It's time to implement our schoolboy division routine. I prefer the name

divrem_classical, in line with the multiplication routines.

This function will take a dividend a, divisor d, carry-in ci and returns

a quotient q and remainder r. We'll also need to pass in a precomputed

inverse to speed up the dword_t by word_t divisions that need to occur.

We are going to implement the first algorithm spoken of in the previous

post, namely the one which uses a single "normalised" word of the divisor.

We need to be careful not to just shift the top word of the divisor so

that it is normalised, but if it has more than one word, shift any high

bits of the second word as well. We want the top WORD_BITS bits of the

divisor, starting with the first nonzero bit.
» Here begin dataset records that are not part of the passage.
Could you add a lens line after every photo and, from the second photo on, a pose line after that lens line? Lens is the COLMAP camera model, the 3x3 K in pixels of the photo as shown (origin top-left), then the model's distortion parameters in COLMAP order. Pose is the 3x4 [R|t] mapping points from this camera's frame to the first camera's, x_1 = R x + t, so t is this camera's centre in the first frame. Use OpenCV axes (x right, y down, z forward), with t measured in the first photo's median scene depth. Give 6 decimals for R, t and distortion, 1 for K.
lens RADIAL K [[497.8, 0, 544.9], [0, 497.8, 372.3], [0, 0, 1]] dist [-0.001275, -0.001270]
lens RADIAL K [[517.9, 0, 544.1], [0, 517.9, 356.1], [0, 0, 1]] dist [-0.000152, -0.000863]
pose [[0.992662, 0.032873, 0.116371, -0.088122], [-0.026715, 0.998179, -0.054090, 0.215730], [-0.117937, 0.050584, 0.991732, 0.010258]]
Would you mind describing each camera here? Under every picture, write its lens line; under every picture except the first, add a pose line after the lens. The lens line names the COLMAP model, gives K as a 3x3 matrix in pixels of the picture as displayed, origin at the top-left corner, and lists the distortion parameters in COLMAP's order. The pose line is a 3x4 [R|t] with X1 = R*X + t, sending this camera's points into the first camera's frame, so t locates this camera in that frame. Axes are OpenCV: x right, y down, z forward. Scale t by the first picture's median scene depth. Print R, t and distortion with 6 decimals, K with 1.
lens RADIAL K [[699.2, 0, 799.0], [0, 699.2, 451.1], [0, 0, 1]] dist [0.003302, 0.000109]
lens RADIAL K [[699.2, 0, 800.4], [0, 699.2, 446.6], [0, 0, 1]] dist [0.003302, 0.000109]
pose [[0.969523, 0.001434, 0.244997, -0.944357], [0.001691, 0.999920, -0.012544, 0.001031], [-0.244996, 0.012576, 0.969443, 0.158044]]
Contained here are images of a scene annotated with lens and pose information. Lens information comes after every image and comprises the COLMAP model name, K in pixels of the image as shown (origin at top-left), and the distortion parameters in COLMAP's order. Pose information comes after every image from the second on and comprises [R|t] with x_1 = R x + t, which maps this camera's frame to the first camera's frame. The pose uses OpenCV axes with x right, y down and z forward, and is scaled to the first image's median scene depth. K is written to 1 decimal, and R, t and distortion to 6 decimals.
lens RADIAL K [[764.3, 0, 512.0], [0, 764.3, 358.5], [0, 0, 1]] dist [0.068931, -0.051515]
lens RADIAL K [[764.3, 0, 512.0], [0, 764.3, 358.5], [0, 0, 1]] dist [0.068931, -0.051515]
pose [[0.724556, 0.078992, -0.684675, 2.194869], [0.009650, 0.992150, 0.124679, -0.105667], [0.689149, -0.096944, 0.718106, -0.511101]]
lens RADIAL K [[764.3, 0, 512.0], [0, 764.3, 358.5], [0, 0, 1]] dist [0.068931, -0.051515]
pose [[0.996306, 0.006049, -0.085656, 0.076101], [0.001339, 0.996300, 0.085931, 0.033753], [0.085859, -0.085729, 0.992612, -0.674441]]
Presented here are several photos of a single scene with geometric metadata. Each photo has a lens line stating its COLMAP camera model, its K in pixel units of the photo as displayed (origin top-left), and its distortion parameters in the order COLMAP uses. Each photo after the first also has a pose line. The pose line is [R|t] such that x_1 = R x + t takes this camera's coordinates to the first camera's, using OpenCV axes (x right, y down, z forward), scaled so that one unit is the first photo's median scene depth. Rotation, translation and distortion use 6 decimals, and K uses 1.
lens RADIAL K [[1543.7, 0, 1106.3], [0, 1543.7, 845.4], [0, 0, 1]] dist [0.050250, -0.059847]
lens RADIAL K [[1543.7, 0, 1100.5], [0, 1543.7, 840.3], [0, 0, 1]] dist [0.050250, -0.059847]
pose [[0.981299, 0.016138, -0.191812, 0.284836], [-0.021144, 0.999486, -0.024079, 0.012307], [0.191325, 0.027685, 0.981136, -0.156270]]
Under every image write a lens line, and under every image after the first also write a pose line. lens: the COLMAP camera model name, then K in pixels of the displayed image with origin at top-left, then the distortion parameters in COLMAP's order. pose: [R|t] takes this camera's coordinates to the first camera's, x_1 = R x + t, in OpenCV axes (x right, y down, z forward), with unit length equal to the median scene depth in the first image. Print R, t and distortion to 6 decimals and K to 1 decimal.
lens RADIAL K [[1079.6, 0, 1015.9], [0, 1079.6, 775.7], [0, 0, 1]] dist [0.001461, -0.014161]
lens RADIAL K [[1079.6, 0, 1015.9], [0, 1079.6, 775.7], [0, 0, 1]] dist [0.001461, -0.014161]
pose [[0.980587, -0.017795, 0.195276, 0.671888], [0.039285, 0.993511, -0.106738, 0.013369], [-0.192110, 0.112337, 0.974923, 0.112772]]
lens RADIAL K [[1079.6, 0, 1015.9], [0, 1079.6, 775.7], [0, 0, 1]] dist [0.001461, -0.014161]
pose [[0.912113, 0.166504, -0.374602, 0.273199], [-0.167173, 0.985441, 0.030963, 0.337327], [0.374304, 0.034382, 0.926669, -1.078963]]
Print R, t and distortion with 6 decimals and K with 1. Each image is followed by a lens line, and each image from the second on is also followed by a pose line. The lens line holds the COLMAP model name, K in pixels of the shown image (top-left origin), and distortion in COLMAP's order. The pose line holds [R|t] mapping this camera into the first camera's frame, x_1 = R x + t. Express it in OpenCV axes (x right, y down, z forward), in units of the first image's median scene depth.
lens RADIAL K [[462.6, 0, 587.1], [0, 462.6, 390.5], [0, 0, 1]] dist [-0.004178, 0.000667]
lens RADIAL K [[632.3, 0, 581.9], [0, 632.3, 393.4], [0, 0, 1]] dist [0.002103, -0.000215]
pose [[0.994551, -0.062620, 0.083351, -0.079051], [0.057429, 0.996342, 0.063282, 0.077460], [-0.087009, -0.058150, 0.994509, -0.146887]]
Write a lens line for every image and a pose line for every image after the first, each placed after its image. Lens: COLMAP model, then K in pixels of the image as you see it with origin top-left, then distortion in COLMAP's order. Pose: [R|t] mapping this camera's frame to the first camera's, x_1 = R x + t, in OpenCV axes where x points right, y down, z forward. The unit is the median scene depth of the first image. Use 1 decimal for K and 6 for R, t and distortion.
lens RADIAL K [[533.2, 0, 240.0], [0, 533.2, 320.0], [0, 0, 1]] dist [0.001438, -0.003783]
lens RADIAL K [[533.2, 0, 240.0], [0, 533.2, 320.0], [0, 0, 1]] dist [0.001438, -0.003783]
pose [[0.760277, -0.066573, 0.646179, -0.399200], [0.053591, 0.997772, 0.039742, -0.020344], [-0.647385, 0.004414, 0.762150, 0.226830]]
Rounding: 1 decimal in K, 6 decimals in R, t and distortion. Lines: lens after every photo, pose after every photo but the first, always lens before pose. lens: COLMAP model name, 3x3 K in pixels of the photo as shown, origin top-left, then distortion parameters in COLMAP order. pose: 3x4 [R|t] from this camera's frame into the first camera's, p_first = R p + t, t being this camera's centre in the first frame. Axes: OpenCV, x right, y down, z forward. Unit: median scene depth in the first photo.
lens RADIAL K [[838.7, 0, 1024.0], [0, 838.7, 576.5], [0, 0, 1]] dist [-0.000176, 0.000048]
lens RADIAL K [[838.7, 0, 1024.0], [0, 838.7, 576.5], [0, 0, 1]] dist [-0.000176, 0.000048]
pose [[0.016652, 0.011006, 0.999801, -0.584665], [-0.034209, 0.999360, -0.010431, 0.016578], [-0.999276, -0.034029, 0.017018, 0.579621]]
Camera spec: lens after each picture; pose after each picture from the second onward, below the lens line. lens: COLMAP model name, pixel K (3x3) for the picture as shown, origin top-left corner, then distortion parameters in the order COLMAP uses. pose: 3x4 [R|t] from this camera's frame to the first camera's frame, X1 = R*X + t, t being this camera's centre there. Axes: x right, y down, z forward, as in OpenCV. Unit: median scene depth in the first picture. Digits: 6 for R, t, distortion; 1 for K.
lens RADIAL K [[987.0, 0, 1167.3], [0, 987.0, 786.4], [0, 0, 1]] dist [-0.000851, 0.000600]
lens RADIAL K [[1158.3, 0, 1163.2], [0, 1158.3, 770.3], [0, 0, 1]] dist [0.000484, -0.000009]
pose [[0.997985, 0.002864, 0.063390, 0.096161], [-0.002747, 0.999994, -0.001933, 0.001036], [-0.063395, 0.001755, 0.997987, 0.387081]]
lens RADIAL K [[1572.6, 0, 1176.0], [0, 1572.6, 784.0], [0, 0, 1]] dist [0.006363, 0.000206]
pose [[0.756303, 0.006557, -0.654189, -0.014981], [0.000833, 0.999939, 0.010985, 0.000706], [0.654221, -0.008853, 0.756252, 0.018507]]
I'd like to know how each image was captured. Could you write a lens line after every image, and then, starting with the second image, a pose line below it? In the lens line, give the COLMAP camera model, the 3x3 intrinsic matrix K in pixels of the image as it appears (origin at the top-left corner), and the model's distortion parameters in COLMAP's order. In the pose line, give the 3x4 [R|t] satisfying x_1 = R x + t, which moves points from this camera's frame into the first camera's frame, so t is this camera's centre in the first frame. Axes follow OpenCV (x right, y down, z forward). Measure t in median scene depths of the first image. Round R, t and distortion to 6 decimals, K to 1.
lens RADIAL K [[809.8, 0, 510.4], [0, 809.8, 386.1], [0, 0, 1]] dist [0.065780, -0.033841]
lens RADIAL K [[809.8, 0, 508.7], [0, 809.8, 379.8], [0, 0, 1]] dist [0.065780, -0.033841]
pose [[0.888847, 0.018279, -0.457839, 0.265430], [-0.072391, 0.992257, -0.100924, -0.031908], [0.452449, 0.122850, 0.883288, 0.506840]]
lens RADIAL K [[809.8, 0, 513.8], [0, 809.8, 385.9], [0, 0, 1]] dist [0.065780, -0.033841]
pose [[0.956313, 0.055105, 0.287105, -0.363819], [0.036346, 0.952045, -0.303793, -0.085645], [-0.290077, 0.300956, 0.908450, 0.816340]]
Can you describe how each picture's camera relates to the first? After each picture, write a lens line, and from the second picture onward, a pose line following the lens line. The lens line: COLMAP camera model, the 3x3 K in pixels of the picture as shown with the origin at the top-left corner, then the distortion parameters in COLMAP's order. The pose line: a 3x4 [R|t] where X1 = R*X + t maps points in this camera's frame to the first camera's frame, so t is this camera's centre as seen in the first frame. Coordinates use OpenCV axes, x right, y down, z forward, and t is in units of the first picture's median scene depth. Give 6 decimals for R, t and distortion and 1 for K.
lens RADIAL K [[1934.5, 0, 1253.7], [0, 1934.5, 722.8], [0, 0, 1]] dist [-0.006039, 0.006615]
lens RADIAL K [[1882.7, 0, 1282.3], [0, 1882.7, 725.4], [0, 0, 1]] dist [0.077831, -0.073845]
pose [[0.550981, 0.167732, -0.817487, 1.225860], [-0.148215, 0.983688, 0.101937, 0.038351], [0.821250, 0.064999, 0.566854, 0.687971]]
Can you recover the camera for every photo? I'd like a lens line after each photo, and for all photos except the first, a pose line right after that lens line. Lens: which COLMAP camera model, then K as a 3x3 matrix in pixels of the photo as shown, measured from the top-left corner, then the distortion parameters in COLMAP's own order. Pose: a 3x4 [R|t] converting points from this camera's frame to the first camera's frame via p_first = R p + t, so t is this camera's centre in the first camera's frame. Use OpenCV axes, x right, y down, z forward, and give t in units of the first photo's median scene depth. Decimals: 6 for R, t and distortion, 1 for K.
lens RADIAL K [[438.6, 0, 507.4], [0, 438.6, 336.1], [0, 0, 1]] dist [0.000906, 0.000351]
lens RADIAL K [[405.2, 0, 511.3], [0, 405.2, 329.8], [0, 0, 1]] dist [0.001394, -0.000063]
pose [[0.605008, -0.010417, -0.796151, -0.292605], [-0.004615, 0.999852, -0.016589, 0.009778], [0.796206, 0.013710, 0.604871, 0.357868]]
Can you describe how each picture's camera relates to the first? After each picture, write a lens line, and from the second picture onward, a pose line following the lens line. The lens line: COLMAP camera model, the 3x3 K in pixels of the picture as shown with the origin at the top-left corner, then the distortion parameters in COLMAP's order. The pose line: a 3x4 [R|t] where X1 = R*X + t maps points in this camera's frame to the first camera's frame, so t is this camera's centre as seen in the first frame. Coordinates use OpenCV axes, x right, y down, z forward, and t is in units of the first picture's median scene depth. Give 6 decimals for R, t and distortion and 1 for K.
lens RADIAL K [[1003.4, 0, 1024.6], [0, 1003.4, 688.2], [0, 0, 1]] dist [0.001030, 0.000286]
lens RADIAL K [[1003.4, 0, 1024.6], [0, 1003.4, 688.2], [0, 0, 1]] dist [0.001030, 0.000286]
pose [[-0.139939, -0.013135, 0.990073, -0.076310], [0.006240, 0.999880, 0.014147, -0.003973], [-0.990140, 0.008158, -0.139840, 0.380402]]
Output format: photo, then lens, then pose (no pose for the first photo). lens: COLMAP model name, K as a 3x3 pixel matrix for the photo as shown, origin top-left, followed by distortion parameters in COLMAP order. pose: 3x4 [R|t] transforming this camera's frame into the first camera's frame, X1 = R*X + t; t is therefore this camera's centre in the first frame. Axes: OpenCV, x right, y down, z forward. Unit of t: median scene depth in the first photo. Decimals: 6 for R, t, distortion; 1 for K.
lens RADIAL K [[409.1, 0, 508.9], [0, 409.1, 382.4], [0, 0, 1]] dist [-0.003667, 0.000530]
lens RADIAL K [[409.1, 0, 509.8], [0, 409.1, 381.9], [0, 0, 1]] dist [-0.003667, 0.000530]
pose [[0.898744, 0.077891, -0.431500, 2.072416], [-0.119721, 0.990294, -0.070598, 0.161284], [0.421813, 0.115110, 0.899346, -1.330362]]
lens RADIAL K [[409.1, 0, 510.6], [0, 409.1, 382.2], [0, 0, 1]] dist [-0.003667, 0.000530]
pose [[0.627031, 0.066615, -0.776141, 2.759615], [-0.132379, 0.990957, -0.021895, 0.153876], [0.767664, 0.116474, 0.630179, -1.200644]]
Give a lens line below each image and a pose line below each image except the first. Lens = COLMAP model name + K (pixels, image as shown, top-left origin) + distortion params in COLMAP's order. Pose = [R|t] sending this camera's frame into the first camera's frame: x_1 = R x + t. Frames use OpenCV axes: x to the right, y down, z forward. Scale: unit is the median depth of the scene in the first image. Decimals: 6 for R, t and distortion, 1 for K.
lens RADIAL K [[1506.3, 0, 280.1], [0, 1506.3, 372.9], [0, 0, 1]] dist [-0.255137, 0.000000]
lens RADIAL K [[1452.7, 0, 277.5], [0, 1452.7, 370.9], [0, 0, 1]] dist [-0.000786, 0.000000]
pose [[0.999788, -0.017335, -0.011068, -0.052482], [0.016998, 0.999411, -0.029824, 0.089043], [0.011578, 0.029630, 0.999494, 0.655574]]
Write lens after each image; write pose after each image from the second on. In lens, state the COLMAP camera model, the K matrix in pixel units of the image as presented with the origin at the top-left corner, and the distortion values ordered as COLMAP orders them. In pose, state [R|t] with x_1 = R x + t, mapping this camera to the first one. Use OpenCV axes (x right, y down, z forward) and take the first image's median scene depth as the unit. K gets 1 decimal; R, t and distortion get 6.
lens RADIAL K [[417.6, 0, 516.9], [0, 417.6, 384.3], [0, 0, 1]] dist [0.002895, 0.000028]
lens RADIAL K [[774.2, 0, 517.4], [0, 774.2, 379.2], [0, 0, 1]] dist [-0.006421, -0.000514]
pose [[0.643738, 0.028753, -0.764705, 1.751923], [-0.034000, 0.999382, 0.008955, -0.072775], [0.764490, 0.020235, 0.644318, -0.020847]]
We can use our macro for doing a dword_t by word_t division to get each

new word of the quotient. We start with the carry-in and the most

significant word of a. The macro will automatically shift these by the

same amount as we shifted the leading words of the divisor.

As per the divrem1 function, we require that the carry-in be such that

the quotient won't overflow. In other words, we assume that if the

divisor d is m words, then the top m words of the dividend including the

carry-in, are reduced mod d.

First we need to check that we are not in the special case where truncating

the dividend and divisor to two and one words respectively would cause

an overflow of the quotient word to be computed. This only happens

when the top word of the dividend equals the top word of the divisor, as

explained in the previous post.

If the truncation would cause an overflow in the quotient, we collect a

quotient word of ~0, as discussed in the previous post. If not, we compute

the quotient using our macro.

After this point, the remainder is computed. We allow the function to

destroy the input a for this purpose. We leave it up to the caller to make

a copy of a and pass it to the function, if this is not desired

behaviour.

We do our adjustment so that the quotient is correct. We need a while loop

for this, as mentioned in the previous article.

Finally we write out the quotient word and read in the next word of the

dividend that remains.

In the test code we use our mul_classical and muladd_classical functions to

check that divrem_classical is indeed the inverse of these functions, with

zero remainder and nonzero remainder respectively.